§ Problem to solve
Write the listing out again word for word. Pictures do not belong in the copy.

§ Records supplied
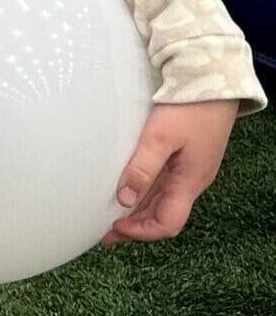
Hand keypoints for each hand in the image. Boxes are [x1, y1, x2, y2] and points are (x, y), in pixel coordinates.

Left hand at [100, 99, 238, 245]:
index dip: (141, 231)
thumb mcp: (160, 137)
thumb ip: (142, 168)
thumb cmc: (188, 109)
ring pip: (161, 200)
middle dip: (133, 226)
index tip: (114, 227)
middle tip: (103, 231)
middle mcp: (191, 181)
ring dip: (136, 211)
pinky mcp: (184, 158)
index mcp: (189, 182)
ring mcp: (189, 170)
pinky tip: (127, 190)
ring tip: (109, 215)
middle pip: (162, 215)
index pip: (167, 223)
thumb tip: (124, 200)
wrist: (211, 83)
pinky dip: (143, 193)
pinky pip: (162, 184)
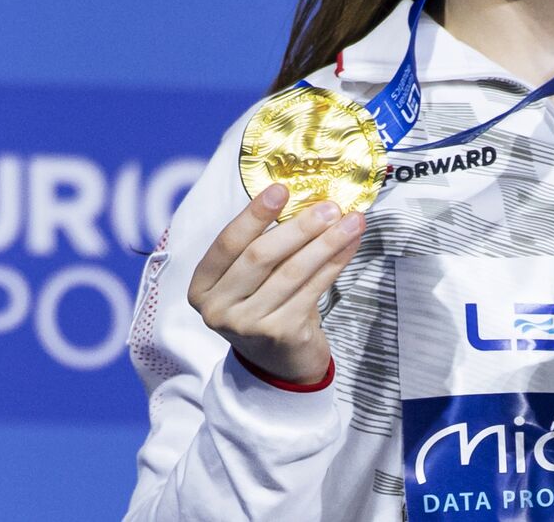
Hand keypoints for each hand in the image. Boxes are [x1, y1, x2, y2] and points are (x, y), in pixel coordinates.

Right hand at [188, 183, 363, 383]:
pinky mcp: (279, 334)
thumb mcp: (252, 280)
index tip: (281, 188)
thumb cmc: (267, 306)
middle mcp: (218, 308)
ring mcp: (247, 325)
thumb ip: (265, 245)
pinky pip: (312, 289)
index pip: (226, 243)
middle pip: (260, 256)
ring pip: (291, 272)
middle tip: (330, 205)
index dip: (253, 214)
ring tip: (351, 221)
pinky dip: (335, 263)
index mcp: (202, 286)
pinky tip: (350, 245)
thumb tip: (308, 199)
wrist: (280, 364)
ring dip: (326, 242)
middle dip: (299, 227)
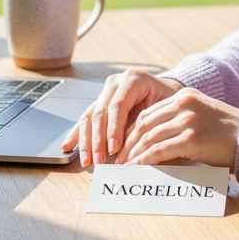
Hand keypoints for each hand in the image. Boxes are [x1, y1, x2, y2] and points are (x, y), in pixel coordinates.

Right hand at [61, 68, 183, 165]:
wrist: (169, 91)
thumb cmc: (171, 101)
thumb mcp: (166, 108)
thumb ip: (150, 124)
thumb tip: (136, 150)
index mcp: (133, 79)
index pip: (117, 105)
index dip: (113, 129)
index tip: (114, 149)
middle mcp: (116, 83)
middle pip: (100, 112)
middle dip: (98, 139)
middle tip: (99, 160)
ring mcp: (105, 92)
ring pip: (89, 116)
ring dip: (86, 141)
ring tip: (87, 160)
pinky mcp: (100, 103)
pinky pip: (85, 119)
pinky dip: (77, 134)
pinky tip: (67, 147)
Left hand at [117, 87, 238, 169]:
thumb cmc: (230, 133)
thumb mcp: (203, 116)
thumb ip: (181, 121)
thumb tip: (156, 140)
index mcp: (186, 96)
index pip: (149, 112)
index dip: (133, 129)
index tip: (125, 144)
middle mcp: (184, 104)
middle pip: (144, 123)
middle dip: (128, 142)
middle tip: (119, 158)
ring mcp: (187, 120)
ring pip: (148, 137)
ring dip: (133, 153)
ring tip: (125, 165)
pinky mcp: (191, 139)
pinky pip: (159, 150)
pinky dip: (145, 159)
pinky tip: (138, 167)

§ Answer for this exercise
Hand keypoints for each hand in the image. Boxes are [x1, y1, x2, y2] and points are (x, y), in pixel coordinates.

Left hand at [100, 99, 238, 245]:
index dip: (141, 231)
thumb mcp: (160, 137)
thumb ip: (142, 168)
thumb cmc: (188, 109)
ring pip: (161, 200)
middle dip: (133, 226)
index tip: (114, 227)
middle tip: (103, 231)
middle mcp: (191, 181)
ring dip: (136, 211)
pinky mcp: (184, 158)
index mcp: (189, 182)
ring mcp: (189, 170)
pinky tip: (127, 190)
ring tip: (109, 215)
middle pip: (162, 215)
index pip: (167, 223)
thumb tip: (124, 200)
wrist: (211, 83)
pinky dip: (143, 193)
pinky pip: (162, 184)
Hand keypoints for each hand in the image. Boxes are [x1, y1, x2, y2] and points are (x, y), in pixel coordinates.

Right hand at [188, 183, 363, 383]:
pinky mcp: (279, 334)
thumb mcp: (252, 280)
index tip: (281, 188)
thumb cmc: (267, 306)
middle mcp: (218, 308)
ring mcp: (247, 325)
thumb ip: (265, 245)
pinky pip: (312, 289)
index pip: (226, 243)
middle pip: (260, 256)
ring pip: (291, 272)
middle tip: (330, 205)
index dip: (253, 214)
ring tip: (351, 221)
pinky dip: (335, 263)
index mcp: (202, 286)
pinky tip: (350, 245)
thumb tip: (308, 199)
wrist: (280, 364)
ring dip: (326, 242)
middle dip: (299, 227)
Hand keypoints for each hand in the image. Boxes are [x1, y1, x2, y2] and points are (x, y), in pixel coordinates.

Right hand at [61, 68, 183, 165]:
wrist: (169, 91)
thumb cmc: (171, 101)
thumb mcp: (166, 108)
thumb ip: (150, 124)
thumb tip: (136, 150)
index mcp: (133, 79)
index pip: (117, 105)
index dip: (113, 129)
index tip: (114, 149)
middle mcp: (116, 83)
middle pip: (100, 112)
middle dip: (98, 139)
middle tip: (99, 160)
ring mcp: (105, 92)
ring pip: (89, 116)
ring dip: (86, 141)
ring tip: (87, 160)
pinky mcp: (100, 103)
pinky pip: (85, 119)
pinky dip: (77, 134)
pinky tip: (67, 147)
Left hand at [117, 87, 238, 169]:
thumb cmc: (230, 133)
thumb mcp: (203, 116)
thumb ip: (181, 121)
thumb tip: (156, 140)
index mcp: (186, 96)
index pip: (149, 112)
index dip: (133, 129)
index tip: (125, 144)
middle mcp: (184, 104)
middle pip: (144, 123)
middle dip: (128, 142)
middle tip: (119, 158)
ring mcp: (187, 120)
ring pip: (148, 137)
ring dip: (133, 153)
ring tip: (125, 165)
pinky mcp: (191, 139)
pinky pip: (159, 150)
pinky dip: (145, 159)
pinky tip: (138, 167)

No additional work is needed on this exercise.